An adorable hybrid of musical, comedy and horror parody with a delightful performance by Tim Curry, who steals the show and was certainly having a lot of fun doing this movie - and it is full of great songs, delicious over-the-top acting and well-inspired moments.
Somehow my flixster rating for this was 2, even though I never saw it before (huh?).
Well, what do you know, finally watched it tonight and rating was about right.
Glad I finally saw it, but honestly it's nothing I would rush to watch again.
It's original, I will give it that. I liked a few, not all, of the songs. And full marks to Susan Sarandon. I did not actually realise she was in this.

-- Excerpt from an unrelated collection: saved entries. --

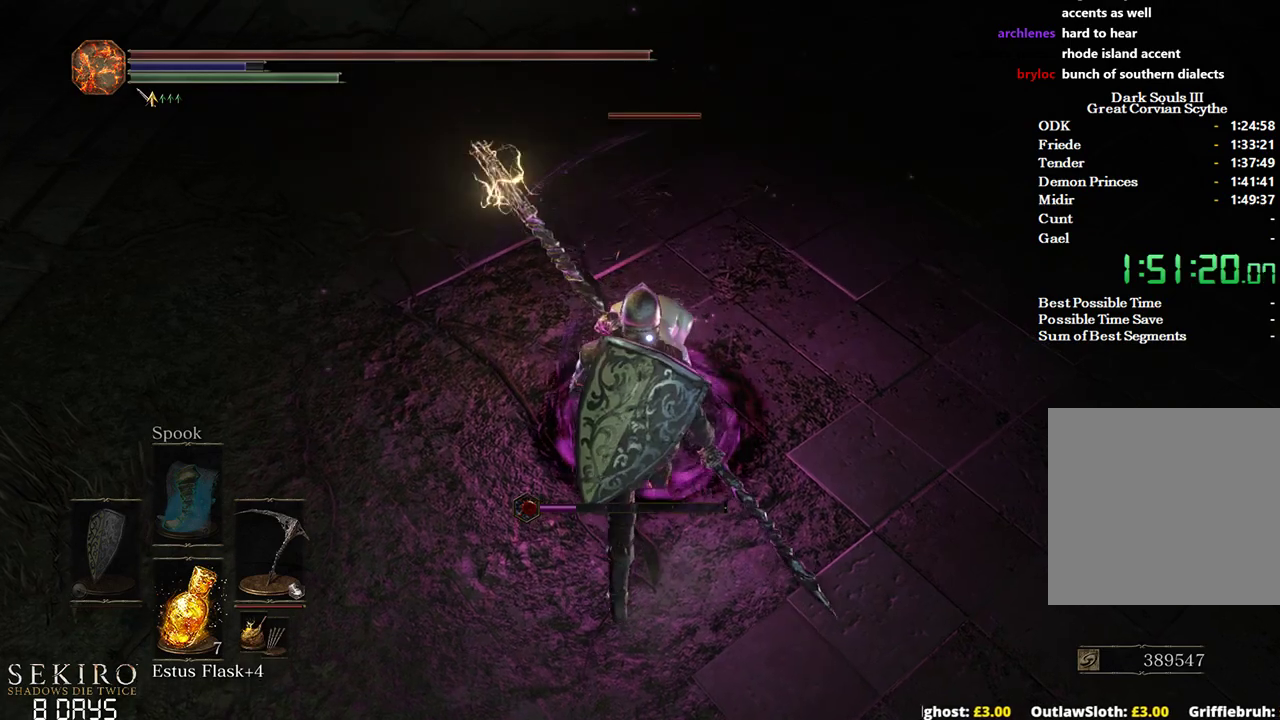
{"dt_ms": 500, "buttons": [], "left_stick": "center", "right_stick": "center", "events": [[150, "left_stick", "up"], [283, "left_stick", "center"]]}
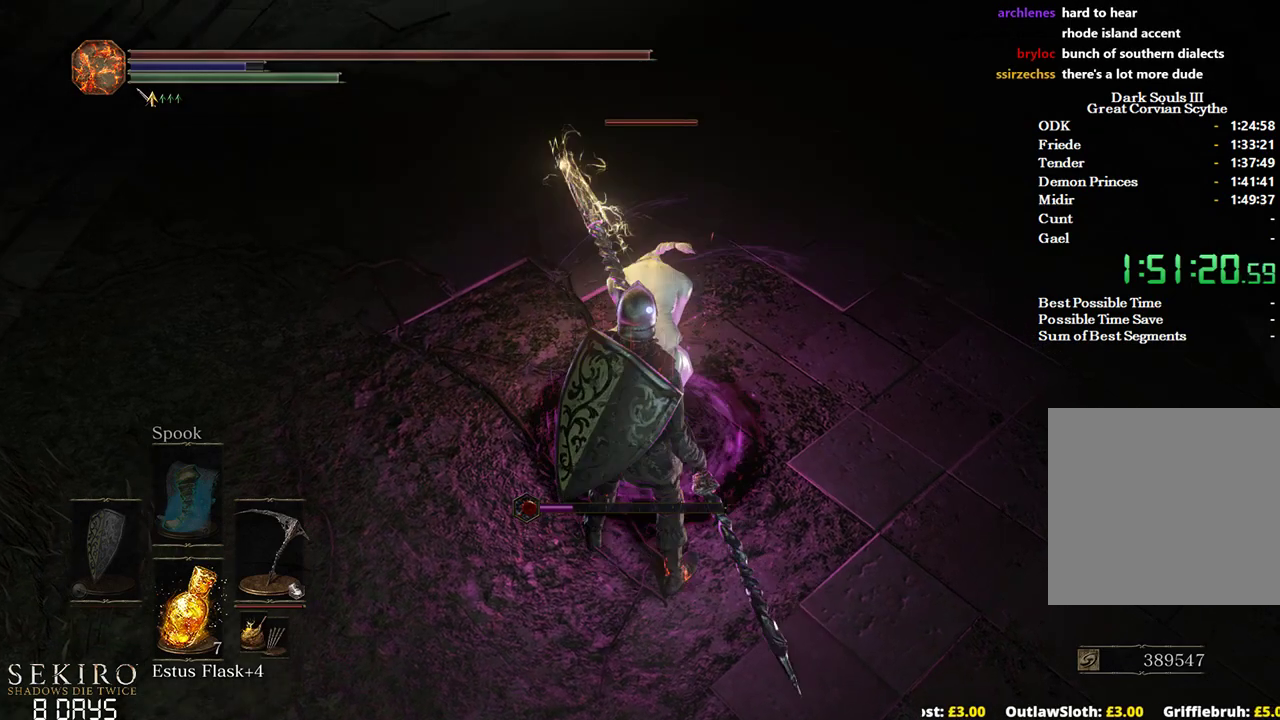
{"dt_ms": 500, "buttons": [], "left_stick": "center", "right_stick": "center", "events": [[200, "left_stick", "up"], [317, "left_stick", "center"]]}
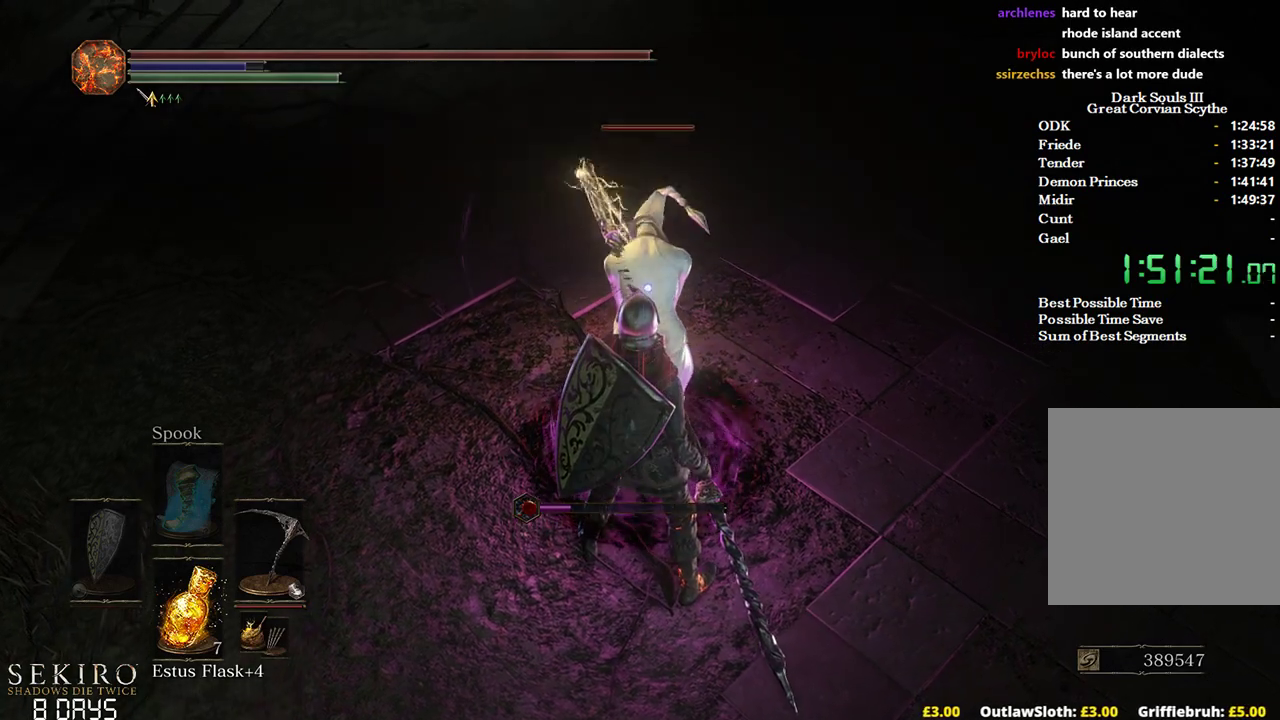
{"dt_ms": 500, "buttons": [], "left_stick": "up", "right_stick": "center", "events": [[33, "left_stick", "up"], [167, "left_stick", "center"], [483, "left_stick", "up"]]}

On the downside, it's kind of ugly to look at and you have to suspend belief beyond what you normally would in a musical. I'm not sure I entirely "got" it, to be honest. It's kind of grotesque.
Actually really having trouble articulating my thoughts on this. That is probably exactly what they were going for!
This is THE film that comes to mind when people talk about cult classics and 'midnight movies'. It's also quite possibly the weirdest musical I have ever seen, and I was completely sober, too.
What we get here is a campy, schlocky ode to campy and schlocky sci-fi and horror fare, done as a gloriously cheesy rock and roll musical joyride.
The plot it really bare bones, and doesn't really make a whole lot of sense or really have much of a point, but that's besides the point. What makes this so fun, memorable, and popular is that it is just so odd, random, and ridiculous, and it's just damn near impossible to not find something to enjoy here.
What bare plot there is concerns newlyweds Brad and Janet who, after having car trouble during a storm, seek shelter/assistance at a gothic castle filled with a bunch of delightfully odd weirdos, with the man in charge being a transvestite mad scientist who claims to be from another planet, and who is in the process of creating his own version of the Frankenstein story.
This is not a film for all tastes, but I think it is one of those movies that everyone should still see, at least once. The music is really awesome, catchy, and fun, the performances are also just a scream, especially Tim Curry in his signature role as the transvestite Dr. Frank-N-Furter. I'm a fan of redheads, and in this film we get two of them, both lovely in their own way, whether it's the curly longhaired variety of Patricia Quinn as Magenta, or, my favorite, the super short, straight, and flat locks of Little Nell Campbell as Columbia...MEOW! This film also has a rockin' turn from Meatloaf, as well as Susan Sarandon at her flat out sexiest and most bangable.
The film is a great ode to sci-fi and horror, and the set designs, costumes, and art direction reflect this, bringing together a mix of the gothic, with the kinky, and the delightfully tacky camp side of life.
If you want to have a good time, and really crave something wild and outrageous, then you must give this a watch. Seeing it at a public viewing is the preferred way to do it, but not if you haven't already seen it before. So yeah, watch it at home if you're a newbie, then go join the masses so you can really appreciate the love people have for this one.